## RECORDED DATA:
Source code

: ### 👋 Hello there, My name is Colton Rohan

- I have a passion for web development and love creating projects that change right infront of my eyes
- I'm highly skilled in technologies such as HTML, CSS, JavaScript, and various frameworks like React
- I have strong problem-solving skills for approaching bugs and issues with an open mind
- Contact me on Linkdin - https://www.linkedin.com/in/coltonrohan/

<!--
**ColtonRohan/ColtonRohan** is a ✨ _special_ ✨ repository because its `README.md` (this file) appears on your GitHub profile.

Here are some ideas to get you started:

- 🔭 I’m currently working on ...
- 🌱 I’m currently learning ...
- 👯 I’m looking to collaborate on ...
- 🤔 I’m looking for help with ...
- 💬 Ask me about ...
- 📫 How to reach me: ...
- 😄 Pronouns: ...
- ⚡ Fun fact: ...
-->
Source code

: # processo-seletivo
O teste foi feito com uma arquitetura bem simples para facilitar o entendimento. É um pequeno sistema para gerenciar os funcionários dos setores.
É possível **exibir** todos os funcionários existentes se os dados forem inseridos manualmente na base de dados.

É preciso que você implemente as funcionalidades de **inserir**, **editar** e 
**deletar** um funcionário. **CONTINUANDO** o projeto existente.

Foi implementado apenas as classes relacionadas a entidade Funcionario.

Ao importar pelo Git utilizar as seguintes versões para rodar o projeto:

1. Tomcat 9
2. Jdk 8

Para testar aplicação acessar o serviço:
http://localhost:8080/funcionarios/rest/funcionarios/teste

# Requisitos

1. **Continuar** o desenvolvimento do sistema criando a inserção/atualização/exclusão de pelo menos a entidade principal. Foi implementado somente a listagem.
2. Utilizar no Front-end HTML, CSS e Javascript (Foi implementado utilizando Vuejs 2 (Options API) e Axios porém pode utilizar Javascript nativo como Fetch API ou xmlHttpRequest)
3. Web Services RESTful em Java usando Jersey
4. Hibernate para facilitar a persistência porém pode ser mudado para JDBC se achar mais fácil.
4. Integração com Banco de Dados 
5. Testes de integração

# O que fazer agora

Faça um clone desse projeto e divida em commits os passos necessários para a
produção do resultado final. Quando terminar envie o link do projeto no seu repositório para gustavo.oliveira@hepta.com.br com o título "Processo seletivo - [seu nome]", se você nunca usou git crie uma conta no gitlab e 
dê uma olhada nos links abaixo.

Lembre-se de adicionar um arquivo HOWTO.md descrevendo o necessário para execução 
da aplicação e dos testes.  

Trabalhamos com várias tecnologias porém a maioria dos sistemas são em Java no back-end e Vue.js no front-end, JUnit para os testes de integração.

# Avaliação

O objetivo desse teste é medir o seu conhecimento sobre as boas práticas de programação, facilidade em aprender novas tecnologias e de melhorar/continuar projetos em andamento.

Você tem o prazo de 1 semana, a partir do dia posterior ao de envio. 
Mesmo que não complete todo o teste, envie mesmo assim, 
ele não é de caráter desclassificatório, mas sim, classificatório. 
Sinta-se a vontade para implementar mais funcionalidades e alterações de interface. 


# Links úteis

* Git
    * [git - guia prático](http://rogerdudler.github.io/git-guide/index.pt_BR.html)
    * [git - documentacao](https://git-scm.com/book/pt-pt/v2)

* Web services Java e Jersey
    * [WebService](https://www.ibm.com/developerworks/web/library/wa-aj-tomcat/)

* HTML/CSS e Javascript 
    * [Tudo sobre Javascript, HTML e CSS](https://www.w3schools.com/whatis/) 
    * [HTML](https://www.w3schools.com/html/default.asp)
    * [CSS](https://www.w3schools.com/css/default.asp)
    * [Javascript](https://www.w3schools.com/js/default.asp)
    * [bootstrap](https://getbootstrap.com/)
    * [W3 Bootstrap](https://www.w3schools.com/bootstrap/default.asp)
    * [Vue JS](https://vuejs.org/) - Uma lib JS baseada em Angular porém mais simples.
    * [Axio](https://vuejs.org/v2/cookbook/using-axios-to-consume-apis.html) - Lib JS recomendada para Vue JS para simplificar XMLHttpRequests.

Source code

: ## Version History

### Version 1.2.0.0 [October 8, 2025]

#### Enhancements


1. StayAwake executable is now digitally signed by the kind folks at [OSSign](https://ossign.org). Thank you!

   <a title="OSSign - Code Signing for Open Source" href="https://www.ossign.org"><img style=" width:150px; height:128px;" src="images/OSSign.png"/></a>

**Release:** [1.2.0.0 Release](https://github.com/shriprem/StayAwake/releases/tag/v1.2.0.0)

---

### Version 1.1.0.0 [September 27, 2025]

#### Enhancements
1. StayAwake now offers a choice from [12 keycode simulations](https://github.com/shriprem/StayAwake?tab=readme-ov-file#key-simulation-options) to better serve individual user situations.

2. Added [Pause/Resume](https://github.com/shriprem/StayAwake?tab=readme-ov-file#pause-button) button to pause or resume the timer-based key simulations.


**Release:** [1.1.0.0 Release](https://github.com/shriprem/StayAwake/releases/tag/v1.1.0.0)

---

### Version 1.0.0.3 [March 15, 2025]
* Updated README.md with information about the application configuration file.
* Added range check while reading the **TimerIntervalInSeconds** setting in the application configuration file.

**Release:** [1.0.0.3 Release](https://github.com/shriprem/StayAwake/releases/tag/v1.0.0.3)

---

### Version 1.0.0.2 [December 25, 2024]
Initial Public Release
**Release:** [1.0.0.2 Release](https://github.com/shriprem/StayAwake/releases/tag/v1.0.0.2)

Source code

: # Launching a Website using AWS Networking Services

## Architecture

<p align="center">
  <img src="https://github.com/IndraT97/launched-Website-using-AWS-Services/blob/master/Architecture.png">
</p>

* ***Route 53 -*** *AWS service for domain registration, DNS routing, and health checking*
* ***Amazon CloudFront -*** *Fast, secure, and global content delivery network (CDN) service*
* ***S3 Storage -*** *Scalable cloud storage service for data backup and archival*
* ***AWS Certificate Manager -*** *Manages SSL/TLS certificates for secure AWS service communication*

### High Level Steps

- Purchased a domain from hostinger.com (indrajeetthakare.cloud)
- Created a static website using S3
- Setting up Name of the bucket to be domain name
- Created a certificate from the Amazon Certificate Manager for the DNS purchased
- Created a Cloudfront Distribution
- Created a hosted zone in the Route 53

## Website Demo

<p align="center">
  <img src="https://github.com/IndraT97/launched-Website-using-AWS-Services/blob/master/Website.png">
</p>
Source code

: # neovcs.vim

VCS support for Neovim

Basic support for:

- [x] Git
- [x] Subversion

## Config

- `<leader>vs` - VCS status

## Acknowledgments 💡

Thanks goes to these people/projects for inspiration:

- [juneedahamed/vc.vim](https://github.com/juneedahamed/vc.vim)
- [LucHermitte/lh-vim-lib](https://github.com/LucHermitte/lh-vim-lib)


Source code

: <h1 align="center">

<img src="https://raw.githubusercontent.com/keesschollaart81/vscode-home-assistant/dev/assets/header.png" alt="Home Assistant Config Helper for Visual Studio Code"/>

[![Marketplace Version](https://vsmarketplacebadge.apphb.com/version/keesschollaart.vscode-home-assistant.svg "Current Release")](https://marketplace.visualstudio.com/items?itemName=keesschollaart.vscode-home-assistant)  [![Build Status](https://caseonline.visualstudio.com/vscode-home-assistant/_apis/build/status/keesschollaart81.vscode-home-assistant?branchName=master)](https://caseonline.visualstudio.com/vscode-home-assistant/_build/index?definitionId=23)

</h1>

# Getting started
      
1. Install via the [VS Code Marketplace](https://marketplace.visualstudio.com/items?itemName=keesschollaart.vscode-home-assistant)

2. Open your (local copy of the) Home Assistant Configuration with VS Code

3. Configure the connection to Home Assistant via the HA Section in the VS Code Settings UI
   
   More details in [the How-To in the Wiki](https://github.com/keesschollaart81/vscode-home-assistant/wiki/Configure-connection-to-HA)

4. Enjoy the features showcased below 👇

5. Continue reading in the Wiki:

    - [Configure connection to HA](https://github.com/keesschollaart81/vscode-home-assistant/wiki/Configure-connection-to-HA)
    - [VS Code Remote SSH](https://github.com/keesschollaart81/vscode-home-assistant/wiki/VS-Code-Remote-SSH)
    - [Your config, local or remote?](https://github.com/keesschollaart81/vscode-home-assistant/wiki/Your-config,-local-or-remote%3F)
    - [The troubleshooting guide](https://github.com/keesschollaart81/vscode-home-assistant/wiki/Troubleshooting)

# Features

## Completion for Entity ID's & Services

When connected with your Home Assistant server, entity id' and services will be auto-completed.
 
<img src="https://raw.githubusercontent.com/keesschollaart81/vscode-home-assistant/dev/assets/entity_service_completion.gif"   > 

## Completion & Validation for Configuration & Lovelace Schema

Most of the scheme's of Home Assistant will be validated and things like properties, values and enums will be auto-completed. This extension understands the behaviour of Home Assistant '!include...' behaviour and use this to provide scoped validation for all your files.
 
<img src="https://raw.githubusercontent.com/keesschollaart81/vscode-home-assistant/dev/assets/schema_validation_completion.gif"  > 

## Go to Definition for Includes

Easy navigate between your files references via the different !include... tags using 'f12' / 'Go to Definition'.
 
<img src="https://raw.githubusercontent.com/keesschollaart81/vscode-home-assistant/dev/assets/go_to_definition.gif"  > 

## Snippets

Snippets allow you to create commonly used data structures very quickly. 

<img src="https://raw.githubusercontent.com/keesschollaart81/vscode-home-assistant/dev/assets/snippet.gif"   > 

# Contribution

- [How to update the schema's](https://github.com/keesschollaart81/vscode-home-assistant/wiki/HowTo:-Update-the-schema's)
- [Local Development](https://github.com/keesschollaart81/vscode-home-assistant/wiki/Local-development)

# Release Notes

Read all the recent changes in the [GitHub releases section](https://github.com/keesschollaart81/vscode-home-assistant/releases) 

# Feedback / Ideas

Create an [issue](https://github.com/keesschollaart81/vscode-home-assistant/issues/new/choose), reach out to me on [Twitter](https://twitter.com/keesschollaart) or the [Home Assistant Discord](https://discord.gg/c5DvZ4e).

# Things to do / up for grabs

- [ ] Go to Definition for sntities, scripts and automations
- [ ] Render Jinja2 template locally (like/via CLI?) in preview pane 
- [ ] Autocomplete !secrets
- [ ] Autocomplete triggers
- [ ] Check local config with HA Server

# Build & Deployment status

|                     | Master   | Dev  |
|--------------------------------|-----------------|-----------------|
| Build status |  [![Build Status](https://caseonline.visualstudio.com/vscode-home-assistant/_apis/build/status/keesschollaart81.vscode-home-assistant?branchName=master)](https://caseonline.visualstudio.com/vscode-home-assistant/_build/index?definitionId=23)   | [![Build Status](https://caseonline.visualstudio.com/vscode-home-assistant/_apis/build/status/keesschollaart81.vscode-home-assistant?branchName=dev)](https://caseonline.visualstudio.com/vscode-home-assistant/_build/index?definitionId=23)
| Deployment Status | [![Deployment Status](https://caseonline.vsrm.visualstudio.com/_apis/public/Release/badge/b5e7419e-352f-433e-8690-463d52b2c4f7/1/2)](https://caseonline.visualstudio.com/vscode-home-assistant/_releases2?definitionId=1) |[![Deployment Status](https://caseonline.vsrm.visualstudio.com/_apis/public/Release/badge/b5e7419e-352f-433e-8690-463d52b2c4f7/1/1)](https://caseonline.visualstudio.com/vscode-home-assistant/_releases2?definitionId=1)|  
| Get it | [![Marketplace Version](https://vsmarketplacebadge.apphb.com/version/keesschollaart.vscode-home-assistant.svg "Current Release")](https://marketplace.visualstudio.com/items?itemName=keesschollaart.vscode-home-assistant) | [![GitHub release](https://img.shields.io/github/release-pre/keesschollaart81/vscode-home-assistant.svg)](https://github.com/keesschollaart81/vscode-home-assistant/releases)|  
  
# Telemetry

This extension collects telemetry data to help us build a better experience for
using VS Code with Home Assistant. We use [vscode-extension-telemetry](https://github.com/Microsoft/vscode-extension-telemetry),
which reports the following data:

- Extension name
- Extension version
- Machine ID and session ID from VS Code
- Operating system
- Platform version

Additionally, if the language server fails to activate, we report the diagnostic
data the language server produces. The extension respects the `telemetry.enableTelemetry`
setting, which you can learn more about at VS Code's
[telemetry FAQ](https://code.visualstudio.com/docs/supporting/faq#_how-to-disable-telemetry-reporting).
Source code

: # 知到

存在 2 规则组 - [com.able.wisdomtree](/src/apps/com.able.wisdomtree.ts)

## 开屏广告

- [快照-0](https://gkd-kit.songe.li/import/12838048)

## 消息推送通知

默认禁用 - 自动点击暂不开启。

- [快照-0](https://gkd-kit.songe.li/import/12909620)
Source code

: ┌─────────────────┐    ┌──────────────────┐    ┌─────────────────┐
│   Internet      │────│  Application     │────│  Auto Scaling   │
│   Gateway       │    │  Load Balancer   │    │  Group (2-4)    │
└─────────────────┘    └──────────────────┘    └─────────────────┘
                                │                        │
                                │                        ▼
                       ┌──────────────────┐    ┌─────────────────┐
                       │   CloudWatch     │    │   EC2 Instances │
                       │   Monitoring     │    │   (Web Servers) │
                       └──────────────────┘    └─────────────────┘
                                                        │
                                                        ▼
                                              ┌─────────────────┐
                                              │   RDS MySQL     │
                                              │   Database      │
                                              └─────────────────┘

## ASSIGNED TASK:
Return each line of the material above in which the string "will" appears.

## RESULT FOR THIS TASK:
When connected with your Home Assistant server, entity id' and services will be auto-completed.
Most of the scheme's of Home Assistant will be validated and things like properties, values and enums will be auto-completed. This extension understands the behaviour of Home Assistant '!include...' behaviour and use this to provide scoped validation for all your files.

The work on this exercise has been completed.